You Should Be Building Resilience Into Your Business: Here's How
In today’s volatile business environment, leadership resilience is a critical skill for long-term success. Economic uncertainty, political change, global disruption; they’re all things that are now constant. The organisations that thrive in these environments are the ones led by people who can guide teams through uncertainty with confidence.
Building organisational resilience means equipping leaders to communicate clearly, and adapt quickly when challenges arise. These people create psychological safety for their teams. It’s not just about surviving the next crisis; it’s the need to develop a leadership culture that retains talent and sustains your team’s performance in times of turmoil, positioning your business to succeed no matter what comes next.
Key Takeaways
- Resilience is an organisational capability, not just about how individuals manage unrest.
- Line managers are your primary leverage point: train them first, then let it trickle down.
- Clear communication and recruitment for adaptability are the fastest ways to reduce disruption.
- Small and repeatable actions build durable change.
- By making small changes short term, you’ll drive culture change long term.
5 Top Tips
- Train your line managers in people leadership, not just management processes. Give them ongoing coaching and time to put the work in.
- Create ways for people to provide feedback during periods of change. Schedule regular check-ins and encourage honest communication. Frequency and clarity reduce uncertainty.
- Hold leader-led check-ins and blameless learning reviews – these will make your management feel safe to share as they learn.
- Recruit for adaptability. You’re looking for people who are open to learning and changing, have strong stakeholder management skills and high emotional intelligence.
- Develop ways of measuring and rewarding resilience in reviews. Recognise adaptability, persistence, and composure under pressure.
Why Long-term Resilience Matters
Economic and political turbulence has become constant; it’s just a daily part of our lives. That type of volatility will always hit your people first and your business second. If you become an organisation that sees resilience as a key capability, if the wheels start to come off, your projects will keep moving, your staff will stick around, and you’ll keep moving forward as a business. Ignore resilience, skip contingency planning, and fail to invest in future-proofing, and performance will dip, because people remain the driving force in every business.

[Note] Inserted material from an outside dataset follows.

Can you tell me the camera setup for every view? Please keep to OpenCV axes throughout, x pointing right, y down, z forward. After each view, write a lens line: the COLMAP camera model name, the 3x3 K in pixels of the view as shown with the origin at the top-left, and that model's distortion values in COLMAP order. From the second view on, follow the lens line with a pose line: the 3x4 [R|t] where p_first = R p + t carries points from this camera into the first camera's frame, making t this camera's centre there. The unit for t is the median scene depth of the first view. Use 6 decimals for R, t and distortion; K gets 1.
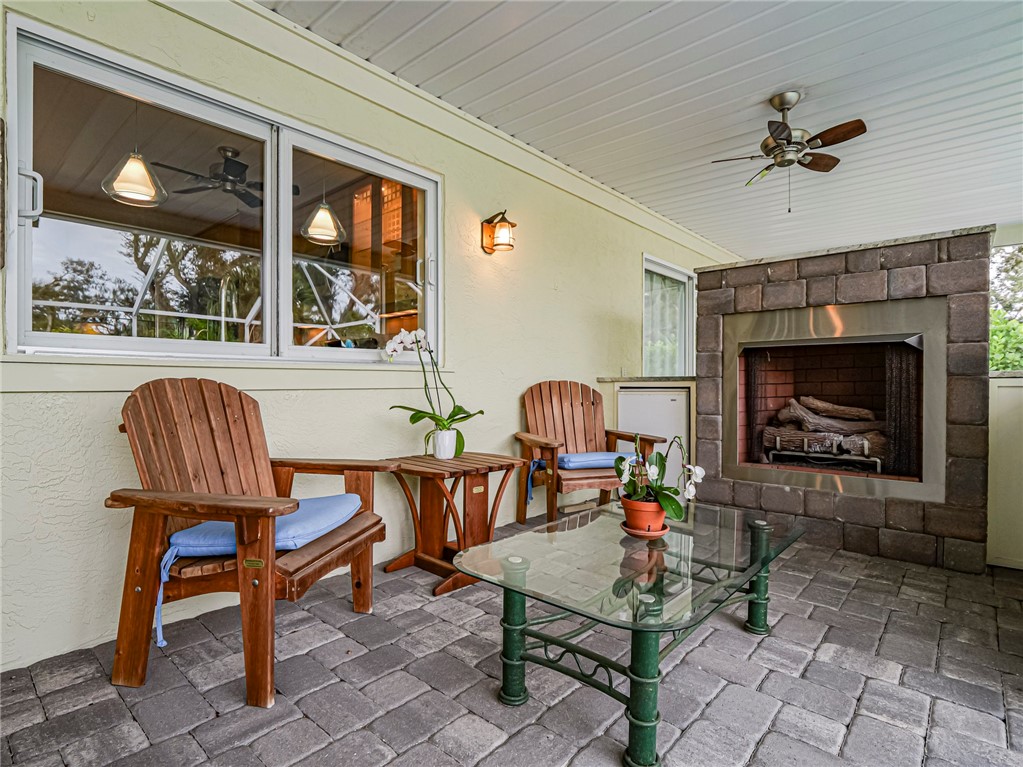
lens RADIAL K [[523.0, 0, 510.4], [0, 523.0, 388.9], [0, 0, 1]] dist [-0.008931, -0.000800]
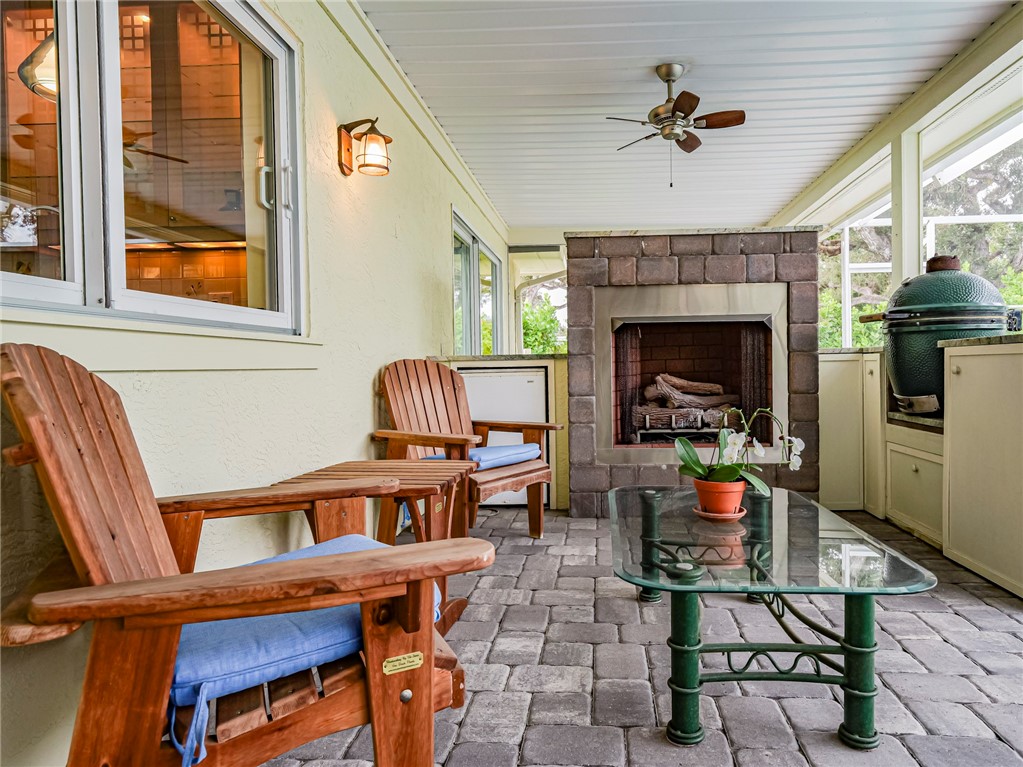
lens RADIAL K [[662.3, 0, 512.8], [0, 662.3, 380.6], [0, 0, 1]] dist [0.009758, -0.001731]
pose [[0.782372, -0.021004, 0.622458, -0.483129], [0.018938, 0.999771, 0.009933, 0.010139], [-0.622524, 0.004017, 0.782591, 0.198716]]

Factors That Could Be Causing Resilience Issues in Your Organisation
- Leadership gaps: promoting technical experts into management without any training or emotional readiness for it.

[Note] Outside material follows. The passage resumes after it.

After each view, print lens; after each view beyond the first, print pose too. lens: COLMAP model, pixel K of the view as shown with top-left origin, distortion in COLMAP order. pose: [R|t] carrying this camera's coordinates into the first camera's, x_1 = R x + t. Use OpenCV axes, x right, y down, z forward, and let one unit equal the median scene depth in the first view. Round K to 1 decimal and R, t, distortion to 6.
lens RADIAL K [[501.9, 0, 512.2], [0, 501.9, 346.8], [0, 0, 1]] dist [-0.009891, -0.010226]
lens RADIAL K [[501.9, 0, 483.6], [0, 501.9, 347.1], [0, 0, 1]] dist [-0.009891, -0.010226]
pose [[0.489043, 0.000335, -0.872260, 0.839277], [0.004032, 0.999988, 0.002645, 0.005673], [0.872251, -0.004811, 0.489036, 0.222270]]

- Poor communication: inconsistent or infrequent updates can create rumours and fear. A culture of ‘just get on with it’ - where people are expected to absorb stress without real support.

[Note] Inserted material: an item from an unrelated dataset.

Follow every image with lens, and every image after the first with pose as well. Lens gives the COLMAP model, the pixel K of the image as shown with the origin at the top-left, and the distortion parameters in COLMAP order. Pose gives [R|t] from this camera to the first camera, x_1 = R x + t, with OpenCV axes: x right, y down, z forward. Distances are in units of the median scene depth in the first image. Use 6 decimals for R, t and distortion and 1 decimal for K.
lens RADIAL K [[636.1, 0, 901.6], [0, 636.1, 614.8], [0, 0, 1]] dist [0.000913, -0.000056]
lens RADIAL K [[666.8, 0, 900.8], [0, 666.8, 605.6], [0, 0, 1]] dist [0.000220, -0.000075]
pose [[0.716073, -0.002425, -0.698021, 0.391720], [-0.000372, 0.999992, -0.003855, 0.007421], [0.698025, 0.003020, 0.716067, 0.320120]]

- Role mismatch: hiring for firefighting over adaptability and long-term outlooks.
- External pressures: economic and political uncertainty piling onto employees’ personal stresses, like money worries and health.
Quick Changes You Can Make
- Run a one-page resilience checklist for managers and share it this week.
- Add 10-minute weekly team ‘temperature checks’ to your schedule – it’ll help you identify obstacles early, focus on solutions, and provide support.
- Publish a simple change communication template for leaders to reuse.
- Update one-to-one agendas to include a resilience check-in: less about project updates and more about people’s wellbeing, workload, and current capacity to handle pressure.
- Ask leaders to share their challenges and solutions: modelling resilience builds faith that other team members can do it too. Win-win for everyone.
FAQs
Q: Is resilience the same as wellbeing?
A: They overlap, but they’re different. Wellbeing is the baseline health and capacity of your team. Resilience is the capability to adapt and recover when stress occurs.
Q: How long before we see results?
A: Quick improvements in clarity and manager capability can show within 2 to 8 weeks, but embedding cultural change typically takes 6 to 12 months, longer in some organisations.
Q: Can training alone fix this?
A: No. Training will help, but ongoing coaching, ensuring your roles are designed with resilience in mind, building consideration for it into your recruitment processes, and consistent behaviour from your leadership team are essential to make training stick.
Q: How do we measure resilience?
A: You can use a mix of things: employee feedback, absence/presenteeism trends, retention in key roles, how long it takes the business to feel stable following change, and getting detailed feedback on leader behaviours.
Q: Budget is tight. What should I prioritise?
A: Spend your time on manager coaching and creating clearer communication channels, adding those check-ins to meetings and keeping trust high. These are high-impact and low-cost.
Make Resilience Your Next Focus
Start building resilience in your organisation today. Equip your leaders, create clear communication routines, and embed small, repeatable actions that make a lasting difference. The sooner you act, the stronger your teams and business will be when uncertainty hits, so don’t wait.